Apple’s new chip is the M5. It is bringing power-efficient performance to the new 14-inch MacBook Pro, iPad Pro, and Apple Vision Pro while offering a big leap in artificial intelligence performance.
Built using third-generation 3-nanometre technology, the M5 delivers significant upgrades across CPU, GPU and Neural Engine performance. At the heart of the new chip is a 10-core GPU featuring a Neural Accelerator in each core, a first for Apple Silicon. This configuration enables GPU-based AI workloads to run up to four times faster than on last year’s M4 chip and over six times faster than the original M1. The GPU also introduces Apple’s third-generation ray-tracing engine and enhanced shader cores, which together offer up to 45 per cent higher graphics performance.

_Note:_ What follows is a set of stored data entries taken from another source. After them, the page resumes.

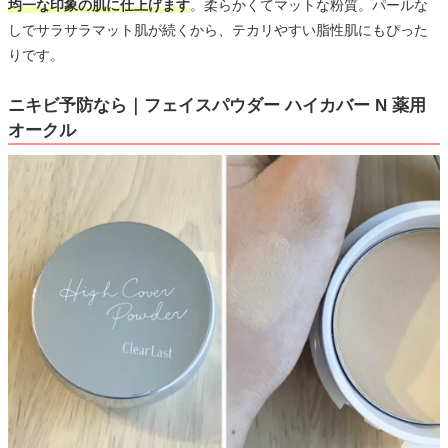
均一な印象の肌に仕上げます
。柔らかくてマットな粉質。パールな
しでサラサラマット肌が続くから、テカリやすい脂性肌にもぴった
りです。
ニキビ予防なら｜フェイスパウダー ハイカバー N 薬用
オークル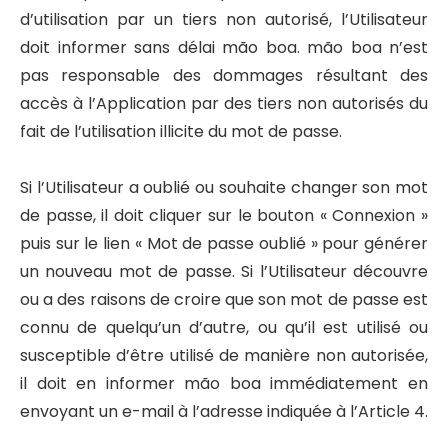
d’utilisation par un tiers non autorisé, l’Utilisateur
doit informer sans délai mão boa. mão boa n’est
pas responsable des dommages résultant des
accès à l’Application par des tiers non autorisés du
fait de l’utilisation illicite du mot de passe.
Si l’Utilisateur a oublié ou souhaite changer son mot
de passe, il doit cliquer sur le bouton « Connexion »
puis sur le lien « Mot de passe oublié » pour générer
un nouveau mot de passe. Si l’Utilisateur découvre
ou a des raisons de croire que son mot de passe est
connu de quelqu’un d’autre, ou qu’il est utilisé ou
susceptible d’être utilisé de manière non autorisée,
il doit en informer mão boa immédiatement en
envoyant un e-mail à l’adresse indiquée à l’Article 4.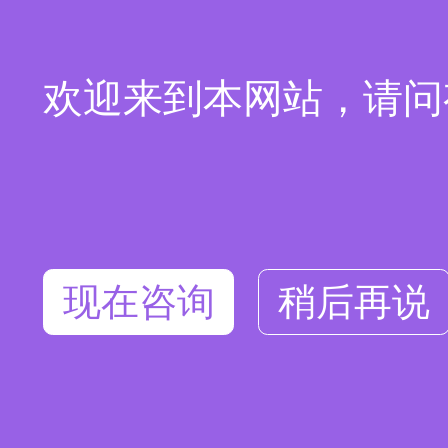
欢迎来到本网站，请问
现在咨询
稍后再说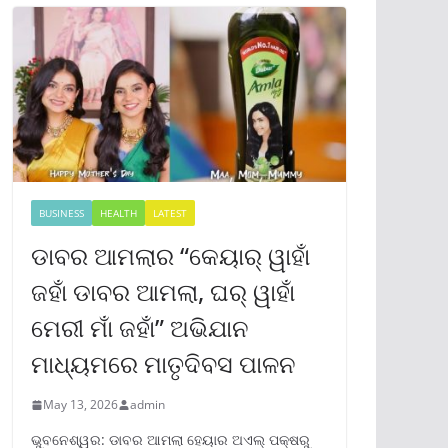
BUSINESS
HEALTH
LATEST
ଡାବର ଆମଲାର “କେୟାର୍ ୱାହାଁ
ଜହାଁ ଡାବର ଆମଲା, ଘର୍ ୱାହାଁ
ମେରୀ ମାଁ ଜହାଁ” ଅଭିଯାନ
ମାଧ୍ୟମରେ ମାତୃଦିବସ ପାଳନ
May 13, 2026
admin
ଭୁବନେଶ୍ୱର: ଡାବର ଆମଲା ହେୟାର ଅଏଲ୍ ପକ୍ଷରୁ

M5 unleashes next-level AI performance with its next-generation GPU architecture, powerful CPU, faster Neural Engine, and higher unified memory bandwidth.
Johny Srouji, Apple’s senior vice-president of Hardware Technologies, described M5 as “the next big leap in AI performance for Apple Silicon”. He said: “With the introduction of Neural Accelerators in the GPU, M5 delivers a huge boost to AI workloads. Combined with a big increase in graphics performance, the world’s fastest CPU core, a faster Neural Engine, and even higher unified memory bandwidth, M5 brings far more performance and capabilities to MacBook Pro, iPad Pro, and Apple Vision Pro.”

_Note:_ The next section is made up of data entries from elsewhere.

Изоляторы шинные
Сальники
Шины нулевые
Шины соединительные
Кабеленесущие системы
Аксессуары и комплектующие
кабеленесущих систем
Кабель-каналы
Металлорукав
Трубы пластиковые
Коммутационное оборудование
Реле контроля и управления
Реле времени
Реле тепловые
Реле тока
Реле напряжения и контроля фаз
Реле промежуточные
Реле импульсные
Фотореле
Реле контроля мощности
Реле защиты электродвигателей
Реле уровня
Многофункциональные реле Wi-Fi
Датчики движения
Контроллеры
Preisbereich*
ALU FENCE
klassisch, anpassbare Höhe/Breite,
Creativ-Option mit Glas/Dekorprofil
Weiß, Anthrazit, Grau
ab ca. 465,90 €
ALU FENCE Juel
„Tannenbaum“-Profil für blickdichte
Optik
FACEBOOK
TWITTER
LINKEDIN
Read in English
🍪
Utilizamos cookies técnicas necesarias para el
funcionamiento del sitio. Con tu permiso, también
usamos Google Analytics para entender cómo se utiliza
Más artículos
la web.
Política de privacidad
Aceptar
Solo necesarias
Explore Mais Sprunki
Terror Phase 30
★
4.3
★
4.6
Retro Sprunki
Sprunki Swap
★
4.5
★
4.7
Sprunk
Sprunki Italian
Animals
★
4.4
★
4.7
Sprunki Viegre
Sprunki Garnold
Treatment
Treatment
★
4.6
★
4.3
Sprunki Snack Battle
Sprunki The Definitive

The M5’s CPU architecture features up to four performance cores and six efficiency cores, resulting in up to 15 per cent faster multithreaded performance compared to the M4. Apple has also improved the 16-core Neural Engine, enabling faster processing for AI-driven features such as transforming 2D photos into spatial scenes or generating Personas on Apple Vision Pro.

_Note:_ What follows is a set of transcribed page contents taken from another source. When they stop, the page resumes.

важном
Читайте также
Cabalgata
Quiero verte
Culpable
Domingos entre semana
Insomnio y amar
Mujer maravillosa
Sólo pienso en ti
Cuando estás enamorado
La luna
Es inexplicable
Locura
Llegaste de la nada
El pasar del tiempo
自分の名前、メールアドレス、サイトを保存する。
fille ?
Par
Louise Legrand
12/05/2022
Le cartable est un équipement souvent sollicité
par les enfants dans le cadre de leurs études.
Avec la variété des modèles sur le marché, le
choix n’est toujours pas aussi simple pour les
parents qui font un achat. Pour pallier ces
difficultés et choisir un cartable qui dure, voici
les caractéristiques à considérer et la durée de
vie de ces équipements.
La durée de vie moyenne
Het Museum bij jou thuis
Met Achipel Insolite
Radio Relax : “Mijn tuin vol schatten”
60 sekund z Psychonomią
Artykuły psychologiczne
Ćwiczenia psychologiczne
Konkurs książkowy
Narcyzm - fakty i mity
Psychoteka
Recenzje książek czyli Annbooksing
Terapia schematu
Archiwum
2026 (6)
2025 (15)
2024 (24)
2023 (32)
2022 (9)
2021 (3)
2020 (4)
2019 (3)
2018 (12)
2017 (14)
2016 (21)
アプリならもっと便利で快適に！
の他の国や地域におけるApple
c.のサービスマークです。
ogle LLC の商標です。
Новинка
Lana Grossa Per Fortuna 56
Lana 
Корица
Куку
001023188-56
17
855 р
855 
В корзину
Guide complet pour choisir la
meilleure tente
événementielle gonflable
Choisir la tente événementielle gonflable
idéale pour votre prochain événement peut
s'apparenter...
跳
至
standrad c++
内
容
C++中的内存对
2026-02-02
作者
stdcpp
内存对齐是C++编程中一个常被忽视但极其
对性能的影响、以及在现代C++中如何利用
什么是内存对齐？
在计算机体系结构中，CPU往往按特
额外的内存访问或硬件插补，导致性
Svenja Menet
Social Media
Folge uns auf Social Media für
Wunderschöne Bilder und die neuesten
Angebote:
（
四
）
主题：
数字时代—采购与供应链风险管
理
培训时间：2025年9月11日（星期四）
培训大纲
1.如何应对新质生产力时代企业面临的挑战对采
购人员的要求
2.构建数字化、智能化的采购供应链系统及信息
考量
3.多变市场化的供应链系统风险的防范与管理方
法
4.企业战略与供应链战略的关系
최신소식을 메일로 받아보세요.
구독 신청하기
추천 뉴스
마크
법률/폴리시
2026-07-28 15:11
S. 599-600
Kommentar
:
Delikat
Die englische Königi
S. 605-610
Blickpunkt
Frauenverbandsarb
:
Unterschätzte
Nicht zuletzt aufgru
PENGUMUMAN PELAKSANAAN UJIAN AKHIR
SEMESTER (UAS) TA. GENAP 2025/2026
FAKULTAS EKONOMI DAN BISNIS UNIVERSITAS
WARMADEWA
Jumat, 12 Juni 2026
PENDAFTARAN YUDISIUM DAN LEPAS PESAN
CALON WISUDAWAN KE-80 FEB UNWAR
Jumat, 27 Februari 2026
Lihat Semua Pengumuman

A major improvement is the 30 per cent increase in unified memory bandwidth, now reaching 153GB/s. This allows the chip to handle larger AI models entirely on-device, supporting creative and productivity workflows in applications like Adobe Photoshop and Final Cut Pro. Developers using Apple’s Foundation Models framework or Metal 4 API will also benefit from direct access to the Neural Accelerators for AI-specific workloads.